Exercise requirements: Render every line of the records below as a JSON list of strings, one string per line, omitting blank lines.

■ ■ ■ ■ ■

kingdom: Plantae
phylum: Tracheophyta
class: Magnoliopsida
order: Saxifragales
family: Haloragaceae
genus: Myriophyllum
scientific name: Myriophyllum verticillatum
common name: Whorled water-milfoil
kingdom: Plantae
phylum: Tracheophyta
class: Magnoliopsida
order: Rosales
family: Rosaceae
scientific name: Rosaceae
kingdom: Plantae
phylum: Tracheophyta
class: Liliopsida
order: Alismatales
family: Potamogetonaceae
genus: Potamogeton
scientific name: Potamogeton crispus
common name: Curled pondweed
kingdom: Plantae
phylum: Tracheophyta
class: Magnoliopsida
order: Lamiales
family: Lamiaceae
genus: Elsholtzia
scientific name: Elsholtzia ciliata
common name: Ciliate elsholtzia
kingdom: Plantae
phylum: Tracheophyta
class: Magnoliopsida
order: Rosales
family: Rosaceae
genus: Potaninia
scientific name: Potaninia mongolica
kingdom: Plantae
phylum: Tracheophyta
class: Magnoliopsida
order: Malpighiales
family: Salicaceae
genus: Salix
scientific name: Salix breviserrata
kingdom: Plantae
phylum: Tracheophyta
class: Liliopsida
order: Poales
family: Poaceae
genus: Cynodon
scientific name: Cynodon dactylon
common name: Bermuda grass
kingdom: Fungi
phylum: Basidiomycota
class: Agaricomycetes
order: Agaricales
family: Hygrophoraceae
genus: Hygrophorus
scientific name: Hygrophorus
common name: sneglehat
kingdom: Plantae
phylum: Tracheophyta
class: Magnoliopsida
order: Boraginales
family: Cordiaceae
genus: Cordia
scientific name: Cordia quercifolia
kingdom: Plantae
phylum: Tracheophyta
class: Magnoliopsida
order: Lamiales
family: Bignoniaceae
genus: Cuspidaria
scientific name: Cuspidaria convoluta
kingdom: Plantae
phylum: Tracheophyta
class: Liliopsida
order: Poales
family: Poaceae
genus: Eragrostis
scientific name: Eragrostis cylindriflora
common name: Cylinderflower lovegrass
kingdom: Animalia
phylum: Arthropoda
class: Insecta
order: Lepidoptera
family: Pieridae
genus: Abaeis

■ ■ ■ ■ ■

Response to the task:
[
  "kingdom: Plantae",
  "phylum: Tracheophyta",
  "class: Magnoliopsida",
  "order: Saxifragales",
  "family: Haloragaceae",
  "genus: Myriophyllum",
  "scientific name: Myriophyllum verticillatum",
  "common name: Whorled water-milfoil",
  "kingdom: Plantae",
  "phylum: Tracheophyta",
  "class: Magnoliopsida",
  "order: Rosales",
  "family: Rosaceae",
  "scientific name: Rosaceae",
  "kingdom: Plantae",
  "phylum: Tracheophyta",
  "class: Liliopsida",
  "order: Alismatales",
  "family: Potamogetonaceae",
  "genus: Potamogeton",
  "scientific name: Potamogeton crispus",
  "common name: Curled pondweed",
  "kingdom: Plantae",
  "phylum: Tracheophyta",
  "class: Magnoliopsida",
  "order: Lamiales",
  "family: Lamiaceae",
  "genus: Elsholtzia",
  "scientific name: Elsholtzia ciliata",
  "common name: Ciliate elsholtzia",
  "kingdom: Plantae",
  "phylum: Tracheophyta",
  "class: Magnoliopsida",
  "order: Rosales",
  "family: Rosaceae",
  "genus: Potaninia",
  "scientific name: Potaninia mongolica",
  "kingdom: Plantae",
  "phylum: Tracheophyta",
  "class: Magnoliopsida",
  "order: Malpighiales",
  "family: Salicaceae",
  "genus: Salix",
  "scientific name: Salix breviserrata",
  "kingdom: Plantae",
  "phylum: Tracheophyta",
  "class: Liliopsida",
  "order: Poales",
  "family: Poaceae",
  "genus: Cynodon",
  "scientific name: Cynodon dactylon",
  "common name: Bermuda grass",
  "kingdom: Fungi",
  "phylum: Basidiomycota",
  "class: Agaricomycetes",
  "order: Agaricales",
  "family: Hygrophoraceae",
  "genus: Hygrophorus",
  "scientific name: Hygrophorus",
  "common name: sneglehat",
  "kingdom: Plantae",
  "phylum: Tracheophyta",
  "class: Magnoliopsida",
  "order: Boraginales",
  "family: Cordiaceae",
  "genus: Cordia",
  "scientific name: Cordia quercifolia",
  "kingdom: Plantae",
  "phylum: Tracheophyta",
  "class: Magnoliopsida",
  "order: Lamiales",
  "family: Bignoniaceae",
  "genus: Cuspidaria",
  "scientific name: Cuspidaria convoluta",
  "kingdom: Plantae",
  "phylum: Tracheophyta",
  "class: Liliopsida",
  "order: Poales",
  "family: Poaceae",
  "genus: Eragrostis",
  "scientific name: Eragrostis cylindriflora",
  "common name: Cylinderflower lovegrass",
  "kingdom: Animalia",
  "phylum: Arthropoda",
  "class: Insecta",
  "order: Lepidoptera",
  "family: Pieridae",
  "genus: Abaeis"
]